Fushun Special Steel
- Type: Public
- Traded as: SSE: 600399
- Founded: 1937; 1999 (listed company);
- Headquarters: Fushun, Liaoning, China
- Revenue: CN¥4.558 billion (2015)
- Operating income: CN¥92,073 million (2015)
- Net income: CN¥196.733 million (2015)
- Total assets: CN¥12.995 billion (2015)
- Total equity: CN¥1.919 billion (2015)
- Owner: Dongbei Special Steel (38.58%); others;
- Website: fs-ss.com

= Fushun Special Steel =

Chinese steel company

Fushun Special Steel Co., Ltd. (FSSS) is a Chinese steel maker based in Fushun, Liaoning Province. State enterprise Dongbei Special Steel was the largest shareholder of the company. The rest of the shares float in Shanghai Stock Exchange.

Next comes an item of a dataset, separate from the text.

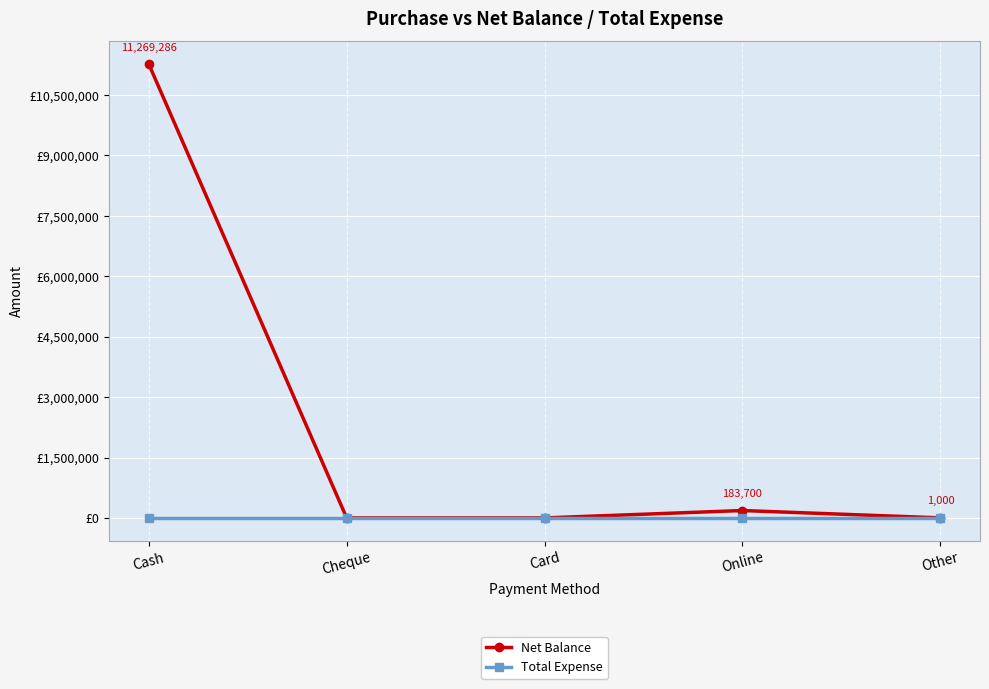

Does the chart display data point markers on the line(s)?

Yes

According to the officials of the company, the steel maker supplied steel to the manufacturing of aircraft carrier of China.

==History==
The steel refinery was founded in 1937 by Japanese South Manchuria Railway Company in the occupied zone of wartime China. The steel refinery was then transferred to State-owned Assets Supervision and Administration Commission (SASAC) of the Government of Fushun City, and was renamed Fushun Special Steel (Group) Co., Ltd. (). It was one of the 512 important state-owned enterprises in 1997 and one of the largest in the iron and steel industry.

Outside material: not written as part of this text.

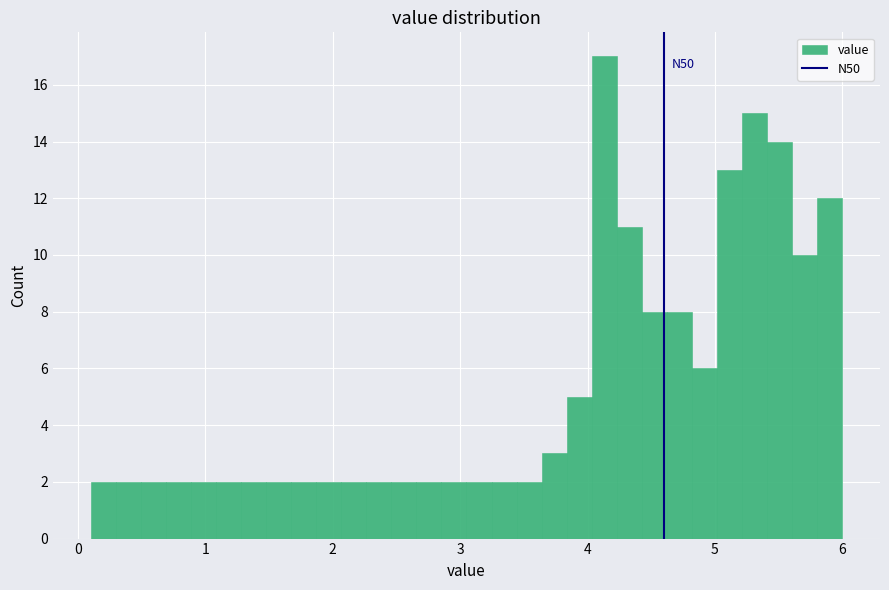

Read against the x-axis, roughly where is the centre of the tallest bar?

4.1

In 1999, the assets of the refinery was re-incorporated as Fushun Special Steel Co., Ltd.. In the next year the shares of the company were float in Shanghai Stock Exchange. Fushun Special Steel (Group) remained as the largest shareholder for 76.29% stake.

In 2003 the shares held by the parent company was partially transferred to another state-owned enterprise Dongbei Special Steel (for 56.62% stake), which Fushun Special Steel (Group) became the second largest shareholder of the listed company for 19.67%. At the same time Fushun Special Steel (Group) became the second largest shareholder of Dongbei Special Steel for 26.53% stake.

On 30 December 2010 Fushun Special Steel (Group) went bankrupt, which Dongbei Special Steel received the shares of the listed company from Fushun Special Steel (Group), making Dongbei Special Steel hold 57.07% stake at that time, while the shares of Dongbei Special Steel (22.68% stake) held by Fushun Special Steel (Group) was transferred to a subsidiary () of SASAC of the Government of Liaoning Province in 2011.

Due to capital increase and disposals, the shares of the listed company held by Dongbei Special Steel was diluted to 38.58% on 31 December 2015.